Document passage Start Marker

Every year, as the Spring Flower Show starts to wind down, the beautiful scent of blooming flowers at the University of Minnesota Landscape Arboretum is replaced by something just as sweet – the aroma of hot maple syrup.
On Monday, maple-scented steam piped out of the green Maple Sugar House as horticulturist Richard DeVries started making the year’s very first batch of syrup. He boiled down hundreds of gallons of sap collected from Arboretum trees to begin creating the yummy amber nectar.
It’s a wonderful time of year. It means spring is nearly here, and hundreds of children will take field trips to see maple syrup made much like the generations before them.
On March 22, visitors can inhale and taste the sweet scent for themselves – and eat as many pancakes as they’d like – at the Arboretum’s Maple Fest and Pancake Breakfast. Activities include tapping a maple using a demonstration log, watching (and smelling) the making of maple syrup, and going on a scavenger hunt. The event runs from 8:30 a.m. to 3 p.m.
While welcoming this delicious rite of spring is as exciting as ever, it’s important to temper the joy with a little bit of caution and awareness around the impact of climate change.

Document passage End Marker
Listed entries Start Marker

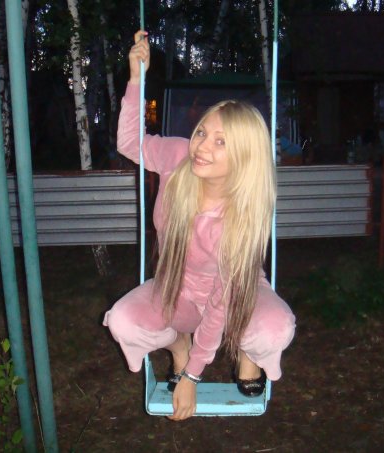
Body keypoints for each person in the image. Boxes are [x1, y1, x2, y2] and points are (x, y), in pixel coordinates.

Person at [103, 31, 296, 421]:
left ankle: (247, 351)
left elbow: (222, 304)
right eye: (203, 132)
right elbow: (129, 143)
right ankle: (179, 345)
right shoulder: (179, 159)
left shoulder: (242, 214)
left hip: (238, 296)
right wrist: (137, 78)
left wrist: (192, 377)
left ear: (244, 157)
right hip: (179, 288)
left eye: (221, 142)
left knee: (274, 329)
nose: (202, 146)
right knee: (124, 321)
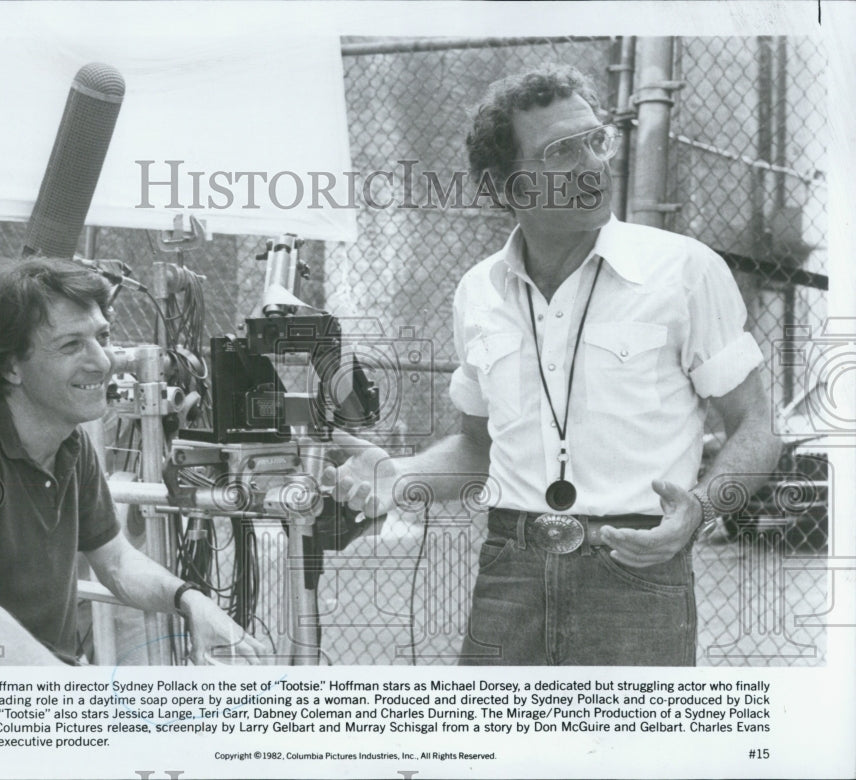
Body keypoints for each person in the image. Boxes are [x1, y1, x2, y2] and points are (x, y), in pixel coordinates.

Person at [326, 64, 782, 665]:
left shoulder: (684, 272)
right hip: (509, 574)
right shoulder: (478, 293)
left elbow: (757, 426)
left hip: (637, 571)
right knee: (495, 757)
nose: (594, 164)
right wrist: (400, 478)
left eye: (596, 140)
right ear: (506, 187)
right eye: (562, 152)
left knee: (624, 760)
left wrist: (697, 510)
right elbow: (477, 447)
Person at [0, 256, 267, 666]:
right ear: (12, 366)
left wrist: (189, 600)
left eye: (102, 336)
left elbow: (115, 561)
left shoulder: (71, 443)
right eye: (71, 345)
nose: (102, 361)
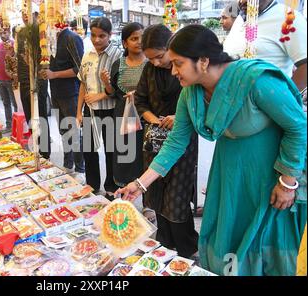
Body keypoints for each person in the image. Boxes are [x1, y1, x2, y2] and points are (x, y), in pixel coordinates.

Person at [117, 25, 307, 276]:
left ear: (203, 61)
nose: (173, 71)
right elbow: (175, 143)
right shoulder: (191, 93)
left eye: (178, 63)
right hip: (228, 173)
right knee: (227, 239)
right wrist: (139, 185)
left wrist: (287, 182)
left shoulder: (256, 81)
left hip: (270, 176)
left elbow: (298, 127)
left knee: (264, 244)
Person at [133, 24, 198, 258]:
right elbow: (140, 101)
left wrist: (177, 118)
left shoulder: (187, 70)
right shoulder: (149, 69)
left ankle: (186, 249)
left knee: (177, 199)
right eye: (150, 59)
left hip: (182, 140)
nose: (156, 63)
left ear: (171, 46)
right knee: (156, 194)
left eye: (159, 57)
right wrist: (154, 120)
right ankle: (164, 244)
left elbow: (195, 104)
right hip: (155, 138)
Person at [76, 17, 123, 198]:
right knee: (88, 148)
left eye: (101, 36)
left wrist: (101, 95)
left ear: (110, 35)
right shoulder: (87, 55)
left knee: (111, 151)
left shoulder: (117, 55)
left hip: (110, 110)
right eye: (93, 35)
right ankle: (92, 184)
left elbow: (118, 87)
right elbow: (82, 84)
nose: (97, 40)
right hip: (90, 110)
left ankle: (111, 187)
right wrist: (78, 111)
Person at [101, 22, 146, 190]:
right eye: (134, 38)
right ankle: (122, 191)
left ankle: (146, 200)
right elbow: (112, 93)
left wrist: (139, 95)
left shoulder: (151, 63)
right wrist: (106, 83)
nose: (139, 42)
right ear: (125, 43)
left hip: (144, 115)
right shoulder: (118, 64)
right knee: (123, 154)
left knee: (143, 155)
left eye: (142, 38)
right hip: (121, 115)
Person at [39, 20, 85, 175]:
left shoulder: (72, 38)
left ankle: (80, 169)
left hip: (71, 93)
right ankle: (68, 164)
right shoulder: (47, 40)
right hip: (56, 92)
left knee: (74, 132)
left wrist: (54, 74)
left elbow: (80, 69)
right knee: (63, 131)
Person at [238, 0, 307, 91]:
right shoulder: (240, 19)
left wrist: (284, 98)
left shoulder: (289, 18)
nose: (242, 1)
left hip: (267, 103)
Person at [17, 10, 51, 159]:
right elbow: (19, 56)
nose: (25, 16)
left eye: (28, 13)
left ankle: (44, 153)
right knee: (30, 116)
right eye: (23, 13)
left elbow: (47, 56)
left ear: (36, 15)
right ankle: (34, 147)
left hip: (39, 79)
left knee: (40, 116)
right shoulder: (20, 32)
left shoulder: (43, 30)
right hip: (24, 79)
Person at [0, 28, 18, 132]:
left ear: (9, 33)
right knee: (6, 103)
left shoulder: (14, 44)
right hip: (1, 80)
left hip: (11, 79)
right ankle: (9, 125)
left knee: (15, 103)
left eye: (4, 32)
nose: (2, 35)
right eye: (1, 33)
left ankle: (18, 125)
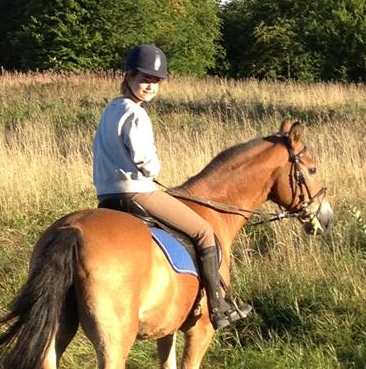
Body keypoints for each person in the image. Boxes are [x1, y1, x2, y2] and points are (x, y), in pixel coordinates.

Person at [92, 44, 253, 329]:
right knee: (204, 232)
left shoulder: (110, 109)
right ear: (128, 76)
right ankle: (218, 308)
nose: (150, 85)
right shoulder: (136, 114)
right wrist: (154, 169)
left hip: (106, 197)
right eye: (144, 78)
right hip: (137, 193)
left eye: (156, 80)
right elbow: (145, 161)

Listed entries End Marker
Listed entries Start Marker

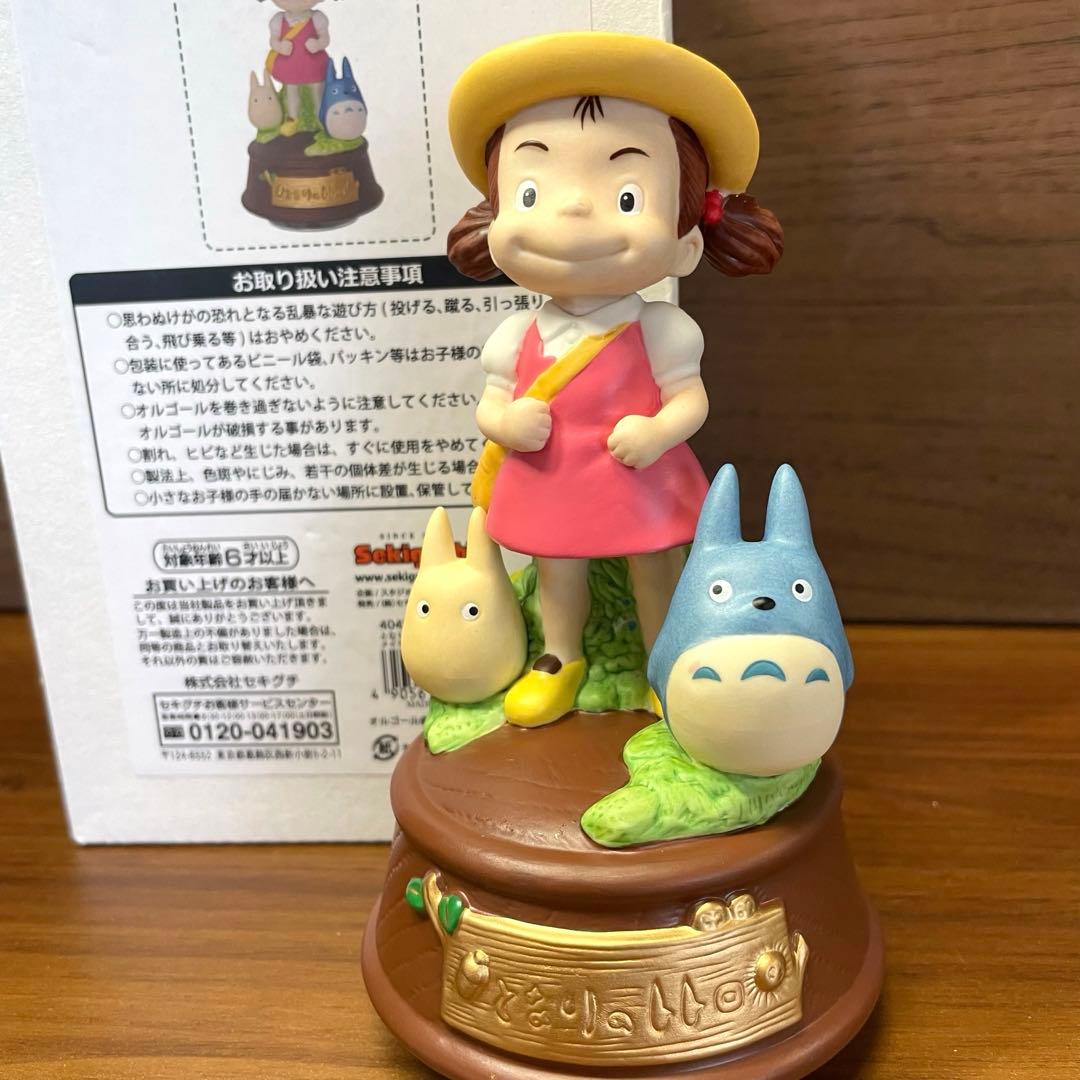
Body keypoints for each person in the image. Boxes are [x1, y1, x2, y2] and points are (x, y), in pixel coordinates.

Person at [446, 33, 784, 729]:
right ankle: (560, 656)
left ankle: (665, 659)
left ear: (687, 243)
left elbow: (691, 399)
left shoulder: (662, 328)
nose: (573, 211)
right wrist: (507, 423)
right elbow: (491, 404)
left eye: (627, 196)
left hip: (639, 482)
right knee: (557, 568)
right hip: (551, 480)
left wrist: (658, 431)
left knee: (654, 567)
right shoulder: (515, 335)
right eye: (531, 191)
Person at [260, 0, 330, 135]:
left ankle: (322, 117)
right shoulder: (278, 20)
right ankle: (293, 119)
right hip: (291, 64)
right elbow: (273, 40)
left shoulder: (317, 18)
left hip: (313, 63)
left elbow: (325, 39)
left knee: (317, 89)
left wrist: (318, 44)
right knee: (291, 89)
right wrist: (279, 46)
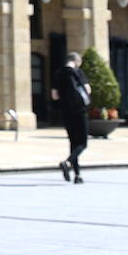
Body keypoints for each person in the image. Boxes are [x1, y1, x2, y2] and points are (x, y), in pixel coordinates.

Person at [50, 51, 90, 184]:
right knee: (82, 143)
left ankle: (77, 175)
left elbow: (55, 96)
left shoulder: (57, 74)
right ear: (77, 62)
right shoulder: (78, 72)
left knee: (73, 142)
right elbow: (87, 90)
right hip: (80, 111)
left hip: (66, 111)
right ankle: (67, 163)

Listed entries End Marker
Listed entries Start Marker

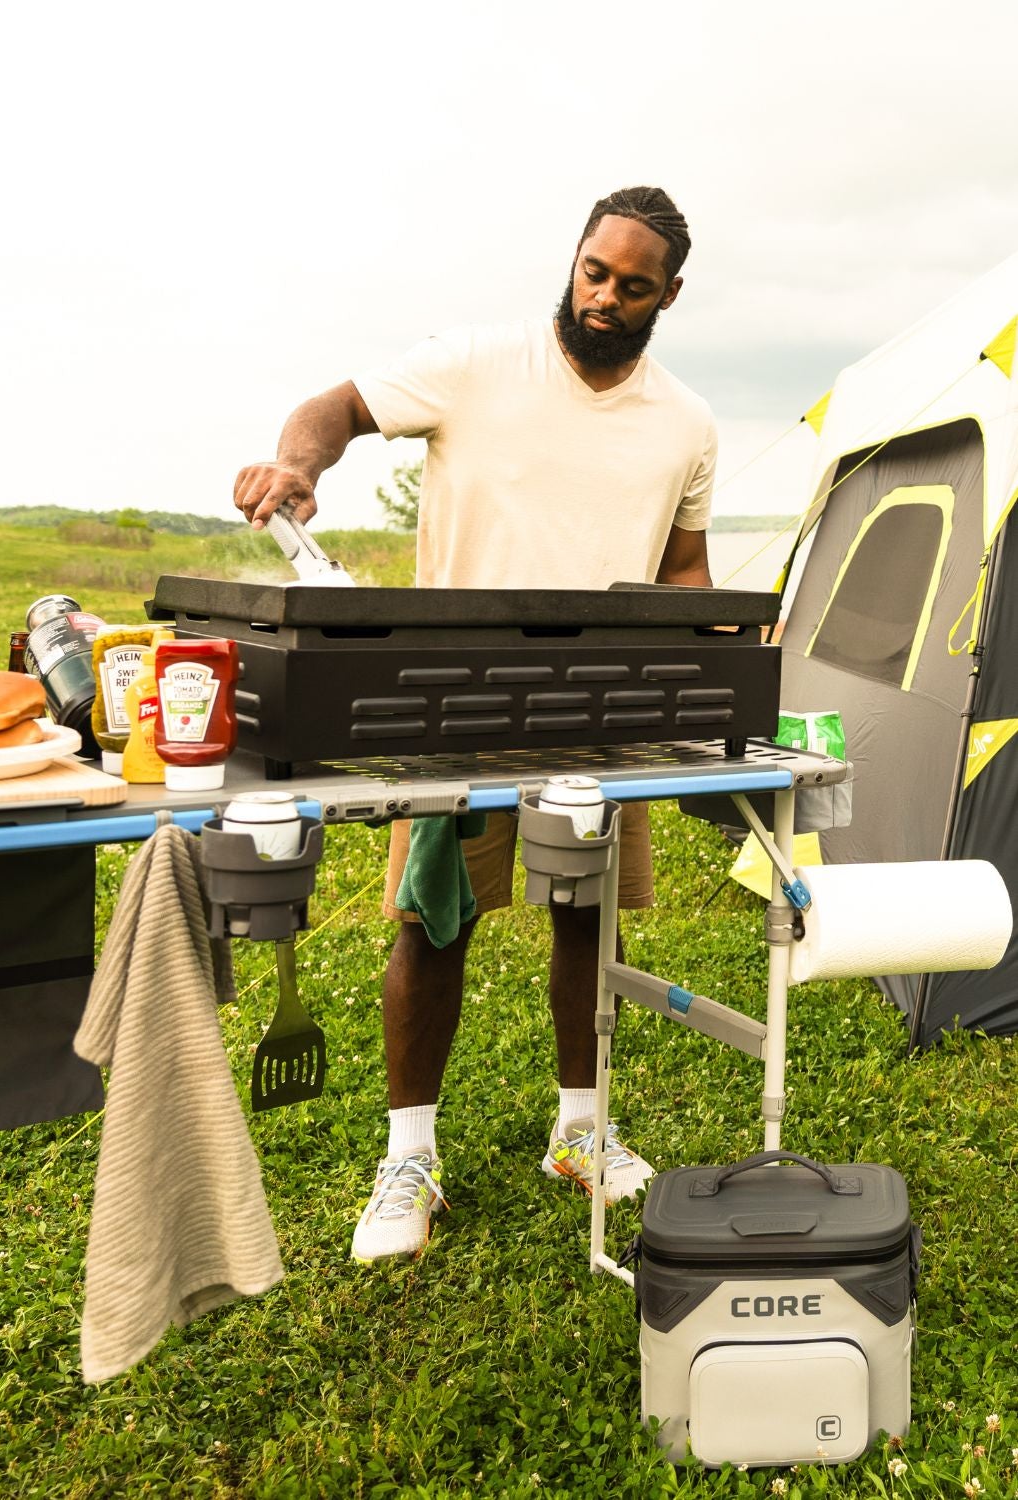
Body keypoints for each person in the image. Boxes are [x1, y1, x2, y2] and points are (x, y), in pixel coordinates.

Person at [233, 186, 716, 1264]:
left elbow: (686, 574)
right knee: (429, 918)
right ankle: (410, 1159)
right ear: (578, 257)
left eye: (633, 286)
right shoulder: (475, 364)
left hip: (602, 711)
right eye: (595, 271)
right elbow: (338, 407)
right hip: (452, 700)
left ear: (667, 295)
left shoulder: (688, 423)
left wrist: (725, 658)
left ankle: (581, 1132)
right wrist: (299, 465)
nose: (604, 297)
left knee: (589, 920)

Listed entries End Marker

## Required actions
- a) In the article about maple syrup at the Arboretum, who started making the year's first batch of syrup on Monday?
- b) Carry on the article about maple syrup at the Arboretum from its final sentence.

## Exercise responses
- a) Horticulturist Richard DeVries

- b)
In most of the United States’ maple syrup region, research predicts that syrup production will gradually decrease over time due to warmer winters and springs. In Minnesota, it is well documented that our winters are getting warmer, and we are getting more rain and snow overall but over more concentrated periods of time. At the same time, we are experiencing longer stretches of drought.
Changing weather conditions can affect maple syrup quantity – and quality. A dry winter can mean less syrup because there’s less moisture in the soil for a tree to absorb to replenish its sap. A dry fall or early spring warmup can lower the sugar content of sap, requiring producers to boil down more sap to make syrup, which is 66% sugar.

Warmer and drier winters can also affect how early the sap starts flowing. The maple syrup season is starting earlier on average in Minnesota and other parts of the U.S. In 2024, the Arboretum tapped our maples a whole month earlier than any time since 1983, when we started keeping records. Extended warm periods can end the season early.
Despite these changes, there is hope for maple syrup, said Annie Klodd, the Arboretum’s manager of interpretation and visitor learning. These are average, long-term trends, so there will still be great years mixed in with poor years.
There are ways to reduce carbon emissions, which impact climate change. Small actions add up, such as riding a bicycle, taking a bus, or planting trees. Science-based practices can help preserve the health of existing trees.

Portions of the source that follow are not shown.